Risk Levels Explained

Need some blurb here....

1: Risk Averse

These programs are suitable for investors who are unwilling to accept any significant risks to their investment, and who accept the prospect of lower returns.

You accept that the value of your money may fall in real terms if inflation exceeds the return that your investment achieves. You accept that the returns from your investments are likely to be low compared to the potential returns from investments with a higher risk rating.

2: Low Risk

These programs are suitable for investors who are likely to accept some risk in return for the potential for higher investment gains over the longer term.

You accept a risk of some capital loss in return for the opportunity to earn from low-risk investments, but do not wish to take as much risk as with a medium-risk strategy. While there can be no guarantees, investments in this category are not likely to fluctuate in value as sharply or as quickly as a portfolio largely made up entirely of equity investments.

3: Medium Risk

These programs are suitable for investors who are likely to accept a greater degree of risk in return for the potential to achieve solid investment gains over the long-term.

You accept that there is an increased risk of capital loss compared to investing in more low-risk investments. Medium-risk investments can fluctuate in value more rapidly and quickly over short periods of time than more low-risk investments, and this level of risk should be acceptable to anyone participating in these programs.

4: Risk Willing

These programs are suitable for investors who understand that investments can go down and up sharply, which is what gives them the potential for increased returns over the long-term.

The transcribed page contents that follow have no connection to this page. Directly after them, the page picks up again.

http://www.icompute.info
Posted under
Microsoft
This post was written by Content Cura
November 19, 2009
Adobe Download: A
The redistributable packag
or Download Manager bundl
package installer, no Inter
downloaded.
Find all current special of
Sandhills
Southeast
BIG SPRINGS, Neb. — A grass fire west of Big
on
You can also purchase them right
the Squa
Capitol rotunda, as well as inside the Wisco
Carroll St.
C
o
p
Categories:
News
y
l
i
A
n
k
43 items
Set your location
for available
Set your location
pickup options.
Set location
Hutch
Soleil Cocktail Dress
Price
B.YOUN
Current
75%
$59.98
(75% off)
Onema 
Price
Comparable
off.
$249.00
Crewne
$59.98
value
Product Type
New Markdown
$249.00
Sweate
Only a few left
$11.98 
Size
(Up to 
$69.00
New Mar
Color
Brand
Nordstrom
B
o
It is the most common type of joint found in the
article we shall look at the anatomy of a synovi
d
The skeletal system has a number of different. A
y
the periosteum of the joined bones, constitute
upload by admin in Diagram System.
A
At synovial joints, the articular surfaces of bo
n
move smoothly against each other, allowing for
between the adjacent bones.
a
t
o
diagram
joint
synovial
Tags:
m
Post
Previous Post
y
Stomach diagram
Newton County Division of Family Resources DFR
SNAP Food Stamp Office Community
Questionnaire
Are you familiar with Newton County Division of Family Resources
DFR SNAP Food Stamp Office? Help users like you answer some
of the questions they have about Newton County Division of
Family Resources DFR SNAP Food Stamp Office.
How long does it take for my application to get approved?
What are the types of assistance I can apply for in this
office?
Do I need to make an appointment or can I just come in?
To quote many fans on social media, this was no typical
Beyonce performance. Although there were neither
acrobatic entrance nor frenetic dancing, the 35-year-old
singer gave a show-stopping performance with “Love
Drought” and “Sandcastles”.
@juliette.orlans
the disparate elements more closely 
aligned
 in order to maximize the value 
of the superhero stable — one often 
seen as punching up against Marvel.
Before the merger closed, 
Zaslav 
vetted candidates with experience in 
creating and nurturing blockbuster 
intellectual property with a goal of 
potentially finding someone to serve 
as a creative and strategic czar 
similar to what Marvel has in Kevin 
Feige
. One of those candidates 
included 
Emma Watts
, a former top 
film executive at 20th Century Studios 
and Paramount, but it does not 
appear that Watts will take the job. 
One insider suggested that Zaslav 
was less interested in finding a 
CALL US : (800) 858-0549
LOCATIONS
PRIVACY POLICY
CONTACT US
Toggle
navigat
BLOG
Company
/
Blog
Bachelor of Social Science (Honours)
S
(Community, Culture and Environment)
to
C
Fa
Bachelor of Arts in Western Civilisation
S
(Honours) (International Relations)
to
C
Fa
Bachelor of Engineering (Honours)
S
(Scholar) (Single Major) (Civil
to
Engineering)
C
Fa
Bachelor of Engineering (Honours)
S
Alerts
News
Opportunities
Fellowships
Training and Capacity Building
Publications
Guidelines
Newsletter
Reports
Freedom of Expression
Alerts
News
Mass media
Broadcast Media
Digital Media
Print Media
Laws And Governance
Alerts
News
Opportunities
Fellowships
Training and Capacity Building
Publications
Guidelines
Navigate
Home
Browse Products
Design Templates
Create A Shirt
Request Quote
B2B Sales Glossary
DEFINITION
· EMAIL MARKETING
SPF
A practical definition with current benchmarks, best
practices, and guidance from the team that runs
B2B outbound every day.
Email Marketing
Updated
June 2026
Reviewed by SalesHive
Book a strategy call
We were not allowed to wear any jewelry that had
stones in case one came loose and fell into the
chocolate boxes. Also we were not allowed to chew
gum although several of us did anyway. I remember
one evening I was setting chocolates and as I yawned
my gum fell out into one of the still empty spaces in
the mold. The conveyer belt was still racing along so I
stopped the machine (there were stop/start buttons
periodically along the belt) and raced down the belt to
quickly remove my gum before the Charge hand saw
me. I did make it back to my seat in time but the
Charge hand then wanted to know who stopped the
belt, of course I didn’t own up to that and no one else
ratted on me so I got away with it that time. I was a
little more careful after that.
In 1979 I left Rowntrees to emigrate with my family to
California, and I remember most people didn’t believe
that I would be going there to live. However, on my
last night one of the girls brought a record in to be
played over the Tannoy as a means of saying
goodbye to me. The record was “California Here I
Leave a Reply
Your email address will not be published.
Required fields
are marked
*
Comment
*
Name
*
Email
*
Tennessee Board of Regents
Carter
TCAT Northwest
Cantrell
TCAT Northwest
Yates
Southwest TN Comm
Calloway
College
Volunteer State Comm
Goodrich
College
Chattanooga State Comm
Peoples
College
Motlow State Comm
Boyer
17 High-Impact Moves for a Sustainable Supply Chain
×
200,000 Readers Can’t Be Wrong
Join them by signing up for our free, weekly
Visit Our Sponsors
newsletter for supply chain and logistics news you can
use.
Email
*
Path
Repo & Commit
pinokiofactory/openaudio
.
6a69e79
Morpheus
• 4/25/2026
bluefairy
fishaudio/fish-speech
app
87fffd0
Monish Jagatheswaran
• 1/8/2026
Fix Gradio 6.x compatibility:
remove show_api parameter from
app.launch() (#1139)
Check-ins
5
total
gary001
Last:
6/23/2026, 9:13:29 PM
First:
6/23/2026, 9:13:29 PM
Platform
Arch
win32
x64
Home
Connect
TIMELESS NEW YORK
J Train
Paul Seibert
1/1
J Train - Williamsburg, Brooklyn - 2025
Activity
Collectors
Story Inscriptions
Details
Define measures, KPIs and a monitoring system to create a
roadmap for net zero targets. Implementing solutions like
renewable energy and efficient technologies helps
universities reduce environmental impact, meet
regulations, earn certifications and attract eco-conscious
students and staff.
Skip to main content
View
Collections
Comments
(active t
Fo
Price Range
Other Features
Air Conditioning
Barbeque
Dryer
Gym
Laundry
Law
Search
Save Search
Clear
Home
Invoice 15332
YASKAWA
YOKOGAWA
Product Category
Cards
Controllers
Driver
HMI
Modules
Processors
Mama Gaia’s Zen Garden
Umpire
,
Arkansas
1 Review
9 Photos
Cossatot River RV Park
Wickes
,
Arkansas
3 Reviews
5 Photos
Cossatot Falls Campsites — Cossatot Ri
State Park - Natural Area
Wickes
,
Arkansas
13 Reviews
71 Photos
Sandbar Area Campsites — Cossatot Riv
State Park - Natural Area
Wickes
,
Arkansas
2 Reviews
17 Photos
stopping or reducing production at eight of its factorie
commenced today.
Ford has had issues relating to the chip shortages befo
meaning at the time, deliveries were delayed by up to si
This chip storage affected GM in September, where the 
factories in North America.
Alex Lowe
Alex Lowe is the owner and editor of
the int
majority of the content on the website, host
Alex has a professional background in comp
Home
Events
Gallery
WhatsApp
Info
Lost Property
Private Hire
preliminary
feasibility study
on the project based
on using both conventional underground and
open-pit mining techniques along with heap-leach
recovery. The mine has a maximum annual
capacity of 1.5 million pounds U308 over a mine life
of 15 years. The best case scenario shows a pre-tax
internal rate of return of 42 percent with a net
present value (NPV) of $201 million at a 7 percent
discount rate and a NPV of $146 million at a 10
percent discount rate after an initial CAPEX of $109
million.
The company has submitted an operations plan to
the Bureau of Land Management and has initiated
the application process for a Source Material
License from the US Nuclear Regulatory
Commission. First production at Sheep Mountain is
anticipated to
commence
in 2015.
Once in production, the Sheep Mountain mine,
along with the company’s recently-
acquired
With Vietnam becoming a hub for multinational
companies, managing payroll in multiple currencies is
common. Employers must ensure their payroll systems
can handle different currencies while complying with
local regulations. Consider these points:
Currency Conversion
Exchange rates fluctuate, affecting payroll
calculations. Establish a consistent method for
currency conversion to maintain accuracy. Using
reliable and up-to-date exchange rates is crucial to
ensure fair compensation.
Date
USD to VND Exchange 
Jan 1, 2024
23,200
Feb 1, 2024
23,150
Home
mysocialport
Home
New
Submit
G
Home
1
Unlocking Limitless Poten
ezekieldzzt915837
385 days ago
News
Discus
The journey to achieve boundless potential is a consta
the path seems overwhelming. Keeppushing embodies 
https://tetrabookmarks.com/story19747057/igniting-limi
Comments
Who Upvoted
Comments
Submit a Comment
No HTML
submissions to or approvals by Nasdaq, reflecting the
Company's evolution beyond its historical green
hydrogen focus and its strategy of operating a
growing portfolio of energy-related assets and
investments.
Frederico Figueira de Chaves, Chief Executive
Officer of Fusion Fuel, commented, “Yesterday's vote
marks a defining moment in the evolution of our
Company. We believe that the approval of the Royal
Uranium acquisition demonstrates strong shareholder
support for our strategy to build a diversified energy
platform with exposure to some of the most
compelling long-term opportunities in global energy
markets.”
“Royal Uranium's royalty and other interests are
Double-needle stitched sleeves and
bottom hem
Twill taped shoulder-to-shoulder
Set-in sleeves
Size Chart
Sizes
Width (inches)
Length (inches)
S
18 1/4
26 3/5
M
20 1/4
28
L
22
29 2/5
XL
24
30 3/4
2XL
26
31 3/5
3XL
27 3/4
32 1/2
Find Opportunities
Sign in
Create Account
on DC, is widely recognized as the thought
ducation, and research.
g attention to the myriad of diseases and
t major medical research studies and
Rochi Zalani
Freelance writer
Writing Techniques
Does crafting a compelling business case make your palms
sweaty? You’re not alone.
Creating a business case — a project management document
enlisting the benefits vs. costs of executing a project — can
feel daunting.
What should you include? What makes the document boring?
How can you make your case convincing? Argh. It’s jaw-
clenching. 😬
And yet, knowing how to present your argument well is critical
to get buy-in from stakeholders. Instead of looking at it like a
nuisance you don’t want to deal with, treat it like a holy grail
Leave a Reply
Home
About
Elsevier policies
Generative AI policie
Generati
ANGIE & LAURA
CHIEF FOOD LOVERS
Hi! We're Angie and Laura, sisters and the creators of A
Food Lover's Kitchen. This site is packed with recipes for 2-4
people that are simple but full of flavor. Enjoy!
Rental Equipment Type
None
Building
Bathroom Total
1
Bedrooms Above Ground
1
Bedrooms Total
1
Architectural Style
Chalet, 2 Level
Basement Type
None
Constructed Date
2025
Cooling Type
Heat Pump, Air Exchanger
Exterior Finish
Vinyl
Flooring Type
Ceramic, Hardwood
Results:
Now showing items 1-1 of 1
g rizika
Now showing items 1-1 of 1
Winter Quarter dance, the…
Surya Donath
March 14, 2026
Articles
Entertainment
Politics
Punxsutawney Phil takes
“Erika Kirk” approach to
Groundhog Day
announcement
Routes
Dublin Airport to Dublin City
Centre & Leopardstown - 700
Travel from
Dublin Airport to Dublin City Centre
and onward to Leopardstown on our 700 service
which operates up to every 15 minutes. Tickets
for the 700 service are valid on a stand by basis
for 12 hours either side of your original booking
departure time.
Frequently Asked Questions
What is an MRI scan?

You accept that this may mean that the value of your investments may fluctuate considerably over short periods of time, and that there is an increased risk of capital loss compared with investing in lower risk programs.

5: High Risk

These programs are suitable for investors who are aiming for high potential returns and are willing to accept high levels of risk to achieve these goals.

You accept that investing in these programs may result in the value of your investments fluctuating significantly over very short periods of time, and you could lose a significant proportion of the funds you have invested.